Some telemedicine companies, such as the Sun Life-owned Dialogue, provide their services through employer-sponsored plans and don’t charge patients out of pocket.
Others, including Maple, do both. For a $79.99 monthly subscription, Maple connects patients to doctors via secure text message, which is not a publicly insured service in most provinces, and provides access to nurse practitioners, along with other uninsured services, such as writing sick notes and delivering prescriptions.
Rocket Doctor, another virtual-care company, charges in Ontario $59 for a text chat with a doctor, and $65 for a video call with a physician assistant, another category of health professional not mentioned in the Canada Health Act.
The company’s platform also facilitates publicly funded virtual care, a service that founder and physician William Cherniak wishes was more widely available, especially in rural Canada. In an interview, Dr. Cherniak emphasized his support for another of the CMA’s recommendations: That “appropriate virtual care services” be publicly funded at the same rates as in-person care.

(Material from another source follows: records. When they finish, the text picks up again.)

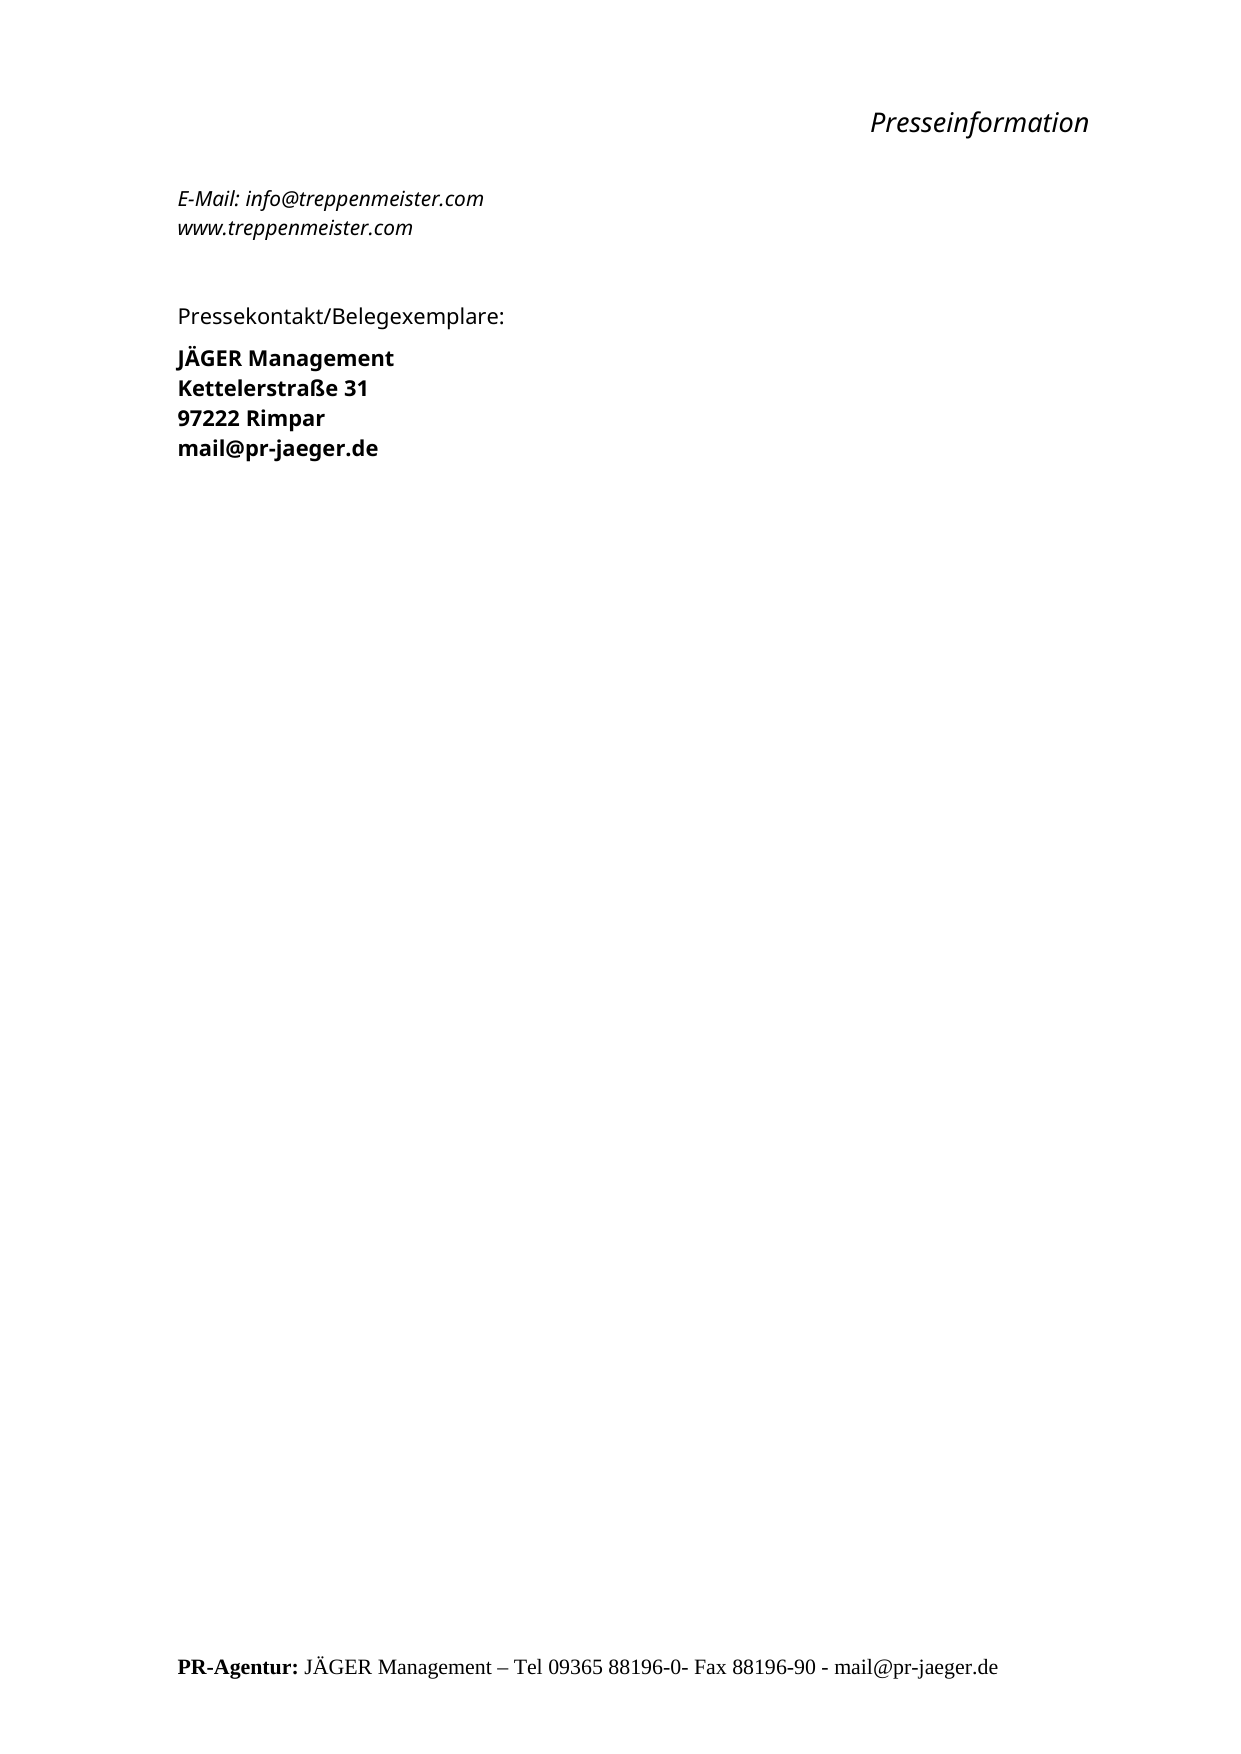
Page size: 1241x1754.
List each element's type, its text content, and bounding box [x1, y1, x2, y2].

text Kettelerstraße 31 [177, 373, 1092, 403]
text Pressekontakt/Belegexemplare: [177, 301, 1092, 331]
text mail@pr-jaeger.de [177, 433, 1092, 462]
text www.treppenmeister.com [177, 213, 1092, 241]
text JÄGER Management [177, 343, 1092, 373]
text 97222 Rimpar [177, 403, 1092, 433]
text E-Mail: info@treppenmeister.com [177, 184, 1092, 213]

The rub is what counts as appropriate. Lauren Lapointe-Shaw, an internal medicine physician and researcher at the University of Toronto, said that studies have shown that virtual telemedicine works best when delivered by family doctors who’ve known their patients for years and can examine them in person if need be.

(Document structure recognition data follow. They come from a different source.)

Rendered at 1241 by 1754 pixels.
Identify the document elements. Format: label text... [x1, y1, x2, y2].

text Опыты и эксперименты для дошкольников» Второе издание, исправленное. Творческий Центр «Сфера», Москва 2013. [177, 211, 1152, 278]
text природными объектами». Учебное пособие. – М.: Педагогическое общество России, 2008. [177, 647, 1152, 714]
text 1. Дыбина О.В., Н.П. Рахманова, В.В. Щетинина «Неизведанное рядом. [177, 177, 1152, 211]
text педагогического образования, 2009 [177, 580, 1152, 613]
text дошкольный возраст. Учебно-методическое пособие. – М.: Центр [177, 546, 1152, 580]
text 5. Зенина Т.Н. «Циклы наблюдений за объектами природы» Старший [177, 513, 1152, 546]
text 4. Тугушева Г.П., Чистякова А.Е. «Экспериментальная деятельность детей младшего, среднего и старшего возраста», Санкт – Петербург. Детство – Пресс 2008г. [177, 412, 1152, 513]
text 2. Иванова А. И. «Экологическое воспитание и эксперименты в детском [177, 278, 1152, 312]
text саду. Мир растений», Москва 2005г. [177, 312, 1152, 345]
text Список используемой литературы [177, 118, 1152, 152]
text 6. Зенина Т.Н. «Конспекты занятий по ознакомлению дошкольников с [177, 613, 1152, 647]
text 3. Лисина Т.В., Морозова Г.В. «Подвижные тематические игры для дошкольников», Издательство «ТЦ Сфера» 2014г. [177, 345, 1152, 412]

She led an Ontario study that found patients who had a virtual visit with a publicly funded “outside” doctor – likely from a direct-to-consumer telemedicine company – were 66 per cent more likely to visit an ER within seven days compared with those who saw their own doctor virtually.
But that ideal scenario isn’t available to millions of Canadians who can’t find a family doctor, said Dr. Belchetz of Maple.
“Honestly, what I would love is, if the government doesn’t like what we’re doing, if the government doesn’t like the user fees we charge, why don’t [they] outcompete us by making the public system so good that nobody ever has to pay a dollar?” he said. “That would be a dream.”